Excerpted passage:
● ● ● ●

Enable Residence Time Statistics

# analysis.yaml
replicates: [1]

defaults:
  equilibration_time: "10ns"

contacts:
  enabled: true
  compute_residence_times: true  # Enable residence time statistics
polyzymd analyze run
polyzymd analyze contacts -c config.yaml -r 1 --eq-time 10ns --residence-times
from polyzymd.config import SimulationConfig
from polyzymd.analysis.contacts import ContactAnalyzer

config = SimulationConfig.from_yaml("config.yaml")

analyzer = ContactAnalyzer(
    config=config,
    replicate=1,
    equilibration_time="10ns",
    compute_residence_times=True,  # Enable residence time statistics
)

result = analyzer.analyze()

# Access residence time data
for polymer_type, stats in result.residence_times.items():
    print(f"{polymer_type}: mean={stats.mean:.2f} frames, max={stats.max} frames ({stats.n_events} events)")

Output:

Contact Analysis Complete
  Contacted residues: 138/181
  Coverage: 76.2%
  Mean contact fraction: 18.3%
  Residence time by polymer type:
    EGM: mean=9.12 frames, max=1406 frames (6066 events)
    SBM: mean=8.93 frames, max=842 frames (5401 events)

Multi-Replicate Aggregation

When analyzing multiple replicates, residence times are aggregated with proper statistical uncertainty:

# analysis.yaml
replicates: [1, 2, 3]

defaults:
  equilibration_time: "10ns"

● ● ● ●

Extracted page text data:

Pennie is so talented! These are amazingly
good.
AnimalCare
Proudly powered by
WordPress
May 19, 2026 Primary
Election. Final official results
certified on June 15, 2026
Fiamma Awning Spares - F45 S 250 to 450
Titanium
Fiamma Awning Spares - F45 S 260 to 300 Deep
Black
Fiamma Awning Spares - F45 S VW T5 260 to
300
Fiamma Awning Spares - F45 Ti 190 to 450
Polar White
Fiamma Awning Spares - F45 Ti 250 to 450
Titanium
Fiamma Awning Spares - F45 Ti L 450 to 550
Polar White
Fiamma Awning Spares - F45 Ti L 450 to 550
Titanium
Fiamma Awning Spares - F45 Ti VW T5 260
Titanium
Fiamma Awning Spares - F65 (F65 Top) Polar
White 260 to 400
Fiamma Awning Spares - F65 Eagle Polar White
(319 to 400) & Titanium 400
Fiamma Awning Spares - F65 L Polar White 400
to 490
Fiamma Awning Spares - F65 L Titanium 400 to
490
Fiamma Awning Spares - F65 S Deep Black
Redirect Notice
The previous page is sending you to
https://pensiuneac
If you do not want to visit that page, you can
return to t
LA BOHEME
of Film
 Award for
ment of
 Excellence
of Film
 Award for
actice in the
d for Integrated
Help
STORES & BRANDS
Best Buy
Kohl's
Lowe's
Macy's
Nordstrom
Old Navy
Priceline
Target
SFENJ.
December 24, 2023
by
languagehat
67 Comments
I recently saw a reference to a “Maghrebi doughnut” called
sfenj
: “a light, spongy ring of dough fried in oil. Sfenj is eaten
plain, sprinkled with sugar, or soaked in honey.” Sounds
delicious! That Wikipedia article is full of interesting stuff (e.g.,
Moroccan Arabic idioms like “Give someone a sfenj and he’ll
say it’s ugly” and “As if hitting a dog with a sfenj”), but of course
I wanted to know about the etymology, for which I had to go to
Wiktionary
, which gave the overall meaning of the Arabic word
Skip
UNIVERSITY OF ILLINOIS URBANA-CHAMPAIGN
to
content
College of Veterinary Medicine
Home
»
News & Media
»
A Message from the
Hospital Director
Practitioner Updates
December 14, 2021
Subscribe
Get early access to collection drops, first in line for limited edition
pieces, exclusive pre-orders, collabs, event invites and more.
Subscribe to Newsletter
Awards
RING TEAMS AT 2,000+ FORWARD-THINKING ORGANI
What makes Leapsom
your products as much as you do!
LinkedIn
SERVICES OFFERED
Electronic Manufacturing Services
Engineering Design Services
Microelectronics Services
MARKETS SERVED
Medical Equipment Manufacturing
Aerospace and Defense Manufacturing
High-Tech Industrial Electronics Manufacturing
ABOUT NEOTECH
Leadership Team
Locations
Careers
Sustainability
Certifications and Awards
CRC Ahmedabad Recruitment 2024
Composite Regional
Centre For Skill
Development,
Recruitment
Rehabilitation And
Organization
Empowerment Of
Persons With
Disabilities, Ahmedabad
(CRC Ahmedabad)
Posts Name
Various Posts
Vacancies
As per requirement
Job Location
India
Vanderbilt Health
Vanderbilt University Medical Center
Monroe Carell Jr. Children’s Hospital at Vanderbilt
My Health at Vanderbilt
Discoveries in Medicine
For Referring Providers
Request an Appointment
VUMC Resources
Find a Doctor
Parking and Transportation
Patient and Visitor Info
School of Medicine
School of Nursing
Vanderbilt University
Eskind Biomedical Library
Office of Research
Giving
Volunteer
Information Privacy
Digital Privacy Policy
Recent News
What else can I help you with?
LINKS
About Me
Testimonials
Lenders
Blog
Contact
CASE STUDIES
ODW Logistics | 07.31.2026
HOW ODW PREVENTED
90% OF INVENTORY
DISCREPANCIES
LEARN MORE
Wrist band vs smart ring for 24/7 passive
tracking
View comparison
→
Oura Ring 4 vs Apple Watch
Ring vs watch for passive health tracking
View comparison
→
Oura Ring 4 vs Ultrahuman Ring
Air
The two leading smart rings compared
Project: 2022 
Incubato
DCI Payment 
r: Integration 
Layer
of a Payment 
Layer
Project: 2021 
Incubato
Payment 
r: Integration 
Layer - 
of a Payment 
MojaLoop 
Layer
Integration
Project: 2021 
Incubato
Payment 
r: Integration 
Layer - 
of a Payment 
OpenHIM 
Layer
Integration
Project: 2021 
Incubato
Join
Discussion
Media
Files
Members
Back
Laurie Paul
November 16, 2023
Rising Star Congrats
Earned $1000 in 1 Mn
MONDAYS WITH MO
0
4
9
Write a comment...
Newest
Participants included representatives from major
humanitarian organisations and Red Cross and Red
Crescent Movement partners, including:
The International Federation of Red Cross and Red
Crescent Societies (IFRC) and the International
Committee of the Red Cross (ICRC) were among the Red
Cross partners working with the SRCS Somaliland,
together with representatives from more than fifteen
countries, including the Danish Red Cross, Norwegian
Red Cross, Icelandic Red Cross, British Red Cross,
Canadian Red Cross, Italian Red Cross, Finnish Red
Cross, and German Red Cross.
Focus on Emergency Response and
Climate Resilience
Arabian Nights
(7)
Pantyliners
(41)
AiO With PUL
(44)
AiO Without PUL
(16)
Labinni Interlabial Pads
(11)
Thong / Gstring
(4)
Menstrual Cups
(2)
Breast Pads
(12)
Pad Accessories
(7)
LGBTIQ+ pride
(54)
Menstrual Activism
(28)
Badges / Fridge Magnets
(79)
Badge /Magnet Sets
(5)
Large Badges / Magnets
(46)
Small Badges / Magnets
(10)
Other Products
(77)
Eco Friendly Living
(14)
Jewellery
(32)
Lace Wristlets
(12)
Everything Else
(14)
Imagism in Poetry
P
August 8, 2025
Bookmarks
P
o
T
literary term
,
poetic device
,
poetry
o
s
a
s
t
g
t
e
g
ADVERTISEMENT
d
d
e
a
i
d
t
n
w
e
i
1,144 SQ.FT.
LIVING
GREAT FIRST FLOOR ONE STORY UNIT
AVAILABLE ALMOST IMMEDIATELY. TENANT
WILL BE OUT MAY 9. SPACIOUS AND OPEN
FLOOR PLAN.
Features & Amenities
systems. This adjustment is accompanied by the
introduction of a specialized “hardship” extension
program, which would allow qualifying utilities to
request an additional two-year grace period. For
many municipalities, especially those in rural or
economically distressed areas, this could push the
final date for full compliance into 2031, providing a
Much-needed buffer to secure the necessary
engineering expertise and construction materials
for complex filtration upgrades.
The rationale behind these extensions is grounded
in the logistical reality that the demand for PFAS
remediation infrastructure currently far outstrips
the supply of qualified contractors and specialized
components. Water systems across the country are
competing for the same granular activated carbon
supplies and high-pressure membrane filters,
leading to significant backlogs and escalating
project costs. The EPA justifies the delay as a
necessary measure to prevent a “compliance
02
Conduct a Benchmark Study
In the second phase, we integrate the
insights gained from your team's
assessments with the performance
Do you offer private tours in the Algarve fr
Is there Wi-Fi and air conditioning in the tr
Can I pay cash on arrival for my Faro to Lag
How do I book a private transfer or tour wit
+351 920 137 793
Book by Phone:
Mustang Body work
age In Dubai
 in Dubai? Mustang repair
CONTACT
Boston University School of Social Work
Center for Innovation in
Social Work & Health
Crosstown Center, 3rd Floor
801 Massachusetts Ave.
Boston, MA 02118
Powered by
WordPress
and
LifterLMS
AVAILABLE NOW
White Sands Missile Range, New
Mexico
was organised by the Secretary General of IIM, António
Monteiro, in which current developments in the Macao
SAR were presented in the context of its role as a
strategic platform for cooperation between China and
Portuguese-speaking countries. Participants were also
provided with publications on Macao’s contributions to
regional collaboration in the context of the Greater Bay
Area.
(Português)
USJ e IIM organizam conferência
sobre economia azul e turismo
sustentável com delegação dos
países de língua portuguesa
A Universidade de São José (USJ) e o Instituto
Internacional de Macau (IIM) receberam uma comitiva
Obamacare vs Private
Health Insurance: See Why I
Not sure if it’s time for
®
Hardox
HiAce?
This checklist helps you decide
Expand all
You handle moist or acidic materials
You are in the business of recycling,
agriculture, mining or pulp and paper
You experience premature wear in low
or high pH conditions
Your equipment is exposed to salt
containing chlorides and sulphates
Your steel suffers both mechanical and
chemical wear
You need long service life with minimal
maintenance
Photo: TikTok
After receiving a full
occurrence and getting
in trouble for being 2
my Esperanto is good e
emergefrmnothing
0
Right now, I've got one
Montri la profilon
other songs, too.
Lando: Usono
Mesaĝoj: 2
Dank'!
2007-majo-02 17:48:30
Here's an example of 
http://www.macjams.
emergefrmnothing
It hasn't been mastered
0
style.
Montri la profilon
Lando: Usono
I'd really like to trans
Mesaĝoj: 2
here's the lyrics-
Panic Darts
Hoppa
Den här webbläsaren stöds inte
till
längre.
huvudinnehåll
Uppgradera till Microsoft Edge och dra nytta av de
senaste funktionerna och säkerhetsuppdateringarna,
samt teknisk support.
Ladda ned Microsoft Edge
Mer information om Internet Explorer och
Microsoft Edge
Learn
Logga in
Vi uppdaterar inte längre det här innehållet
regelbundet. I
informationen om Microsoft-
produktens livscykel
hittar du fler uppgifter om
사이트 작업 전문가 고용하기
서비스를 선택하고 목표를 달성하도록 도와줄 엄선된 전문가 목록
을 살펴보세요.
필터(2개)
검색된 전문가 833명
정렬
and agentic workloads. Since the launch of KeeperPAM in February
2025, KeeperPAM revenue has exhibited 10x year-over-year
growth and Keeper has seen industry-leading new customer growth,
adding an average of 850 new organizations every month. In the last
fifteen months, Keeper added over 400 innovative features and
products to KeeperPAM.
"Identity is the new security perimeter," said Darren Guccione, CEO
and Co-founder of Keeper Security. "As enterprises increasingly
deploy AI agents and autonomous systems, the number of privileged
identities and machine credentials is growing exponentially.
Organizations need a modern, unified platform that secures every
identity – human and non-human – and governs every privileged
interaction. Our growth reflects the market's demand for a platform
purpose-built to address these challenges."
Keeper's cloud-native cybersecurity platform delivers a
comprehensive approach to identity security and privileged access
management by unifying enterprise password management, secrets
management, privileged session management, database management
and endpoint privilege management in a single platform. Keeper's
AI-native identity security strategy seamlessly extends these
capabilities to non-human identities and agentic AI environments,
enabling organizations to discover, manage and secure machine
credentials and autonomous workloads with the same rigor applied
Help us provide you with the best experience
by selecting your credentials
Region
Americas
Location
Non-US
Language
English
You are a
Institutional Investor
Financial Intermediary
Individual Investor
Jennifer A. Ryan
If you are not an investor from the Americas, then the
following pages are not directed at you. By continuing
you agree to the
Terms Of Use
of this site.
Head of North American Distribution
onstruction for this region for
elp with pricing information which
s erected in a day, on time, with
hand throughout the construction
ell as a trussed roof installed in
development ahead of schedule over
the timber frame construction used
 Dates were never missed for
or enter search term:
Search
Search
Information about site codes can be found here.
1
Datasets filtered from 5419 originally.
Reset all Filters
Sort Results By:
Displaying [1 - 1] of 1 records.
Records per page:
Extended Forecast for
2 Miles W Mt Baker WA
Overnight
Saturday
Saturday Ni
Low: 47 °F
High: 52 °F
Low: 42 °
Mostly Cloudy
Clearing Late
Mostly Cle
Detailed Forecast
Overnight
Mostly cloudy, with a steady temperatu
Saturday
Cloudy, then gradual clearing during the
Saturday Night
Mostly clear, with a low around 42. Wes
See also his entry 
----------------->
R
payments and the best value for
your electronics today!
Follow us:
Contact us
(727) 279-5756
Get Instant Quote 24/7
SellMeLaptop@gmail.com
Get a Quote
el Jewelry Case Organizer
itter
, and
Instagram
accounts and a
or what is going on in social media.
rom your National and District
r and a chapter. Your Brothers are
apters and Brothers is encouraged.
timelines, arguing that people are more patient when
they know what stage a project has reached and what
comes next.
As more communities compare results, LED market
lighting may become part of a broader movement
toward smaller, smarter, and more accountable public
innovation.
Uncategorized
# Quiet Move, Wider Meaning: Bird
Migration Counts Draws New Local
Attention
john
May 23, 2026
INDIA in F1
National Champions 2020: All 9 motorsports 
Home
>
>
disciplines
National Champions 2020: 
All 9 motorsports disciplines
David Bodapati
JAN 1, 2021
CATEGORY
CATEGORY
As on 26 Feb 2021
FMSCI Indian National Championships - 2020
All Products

● ● ● ●

Tasks to carry out:
A. According to the residence time statistics text, what percentage coverage does the contact analysis output report?
B. Rewrite the part of the residence time statistics text that opens with the words containing "# Access residence" and closes with "frames (5401 events)", replacing "Mean contact fraction" with "Average contact fraction".
C. Pick up the residence time statistics text from its last line and extend it.
The entries have no connection to the residence time statistics text.

Outputs for the tasks:
A. 76.2%

B.
# Access residence time data
for polymer_type, stats in result.residence_times.items():
    print(f"{polymer_type}: mean={stats.mean:.2f} frames, max={stats.max} frames ({stats.n_events} events)")

Output:

Contact Analysis Complete
  Contacted residues: 138/181
  Coverage: 76.2%
  Average contact fraction: 18.3%
  Residence time by polymer type:
    EGM: mean=9.12 frames, max=1406 frames (6066 events)
    SBM: mean=8.93 frames, max=842 frames (5401 events)

C.
contacts:
  enabled: true
  compute_residence_times: true
polyzymd analyze run
polyzymd analyze contacts -c config.yaml -r 1-3 --eq-time 10ns --residence-times
from polyzymd.config import SimulationConfig
from polyzymd.analysis.contacts import ContactAnalyzer
from polyzymd.analysis.contacts.aggregation import aggregate_contact_results

config = SimulationConfig.from_yaml("config.yaml")

results = []
for rep in [1, 2, 3]:
    analyzer = ContactAnalyzer(
        config=config,
        replicate=rep,
        equilibration_time="10ns",
        compute_residence_times=True,
    )
    results.append(analyzer.analyze())

# Aggregate with proper uncertainty quantification
aggregated = aggregate_contact_results(results)

print(f"Contact fraction: {aggregated.mean_contact_fraction:.1%} ± {aggregated.std_contact_fraction:.1%}")
for polymer_type, stats in aggregated.residence_times.items():
    print(f"{polymer_type}: {stats.mean:.2f} ± {stats.std:.2f} frames")

Output:

Aggregated Contact Analysis Complete
  Contact fraction: 19.8% ± 1.9%
  Residence time by polymer type:
    EGM: 8.14 ± 0.56 frames
    SBM: 9.60 ± 0.53 frames

Interpreting Residence Times

  • Mean residence time: Average duration of individual contact events (in frames)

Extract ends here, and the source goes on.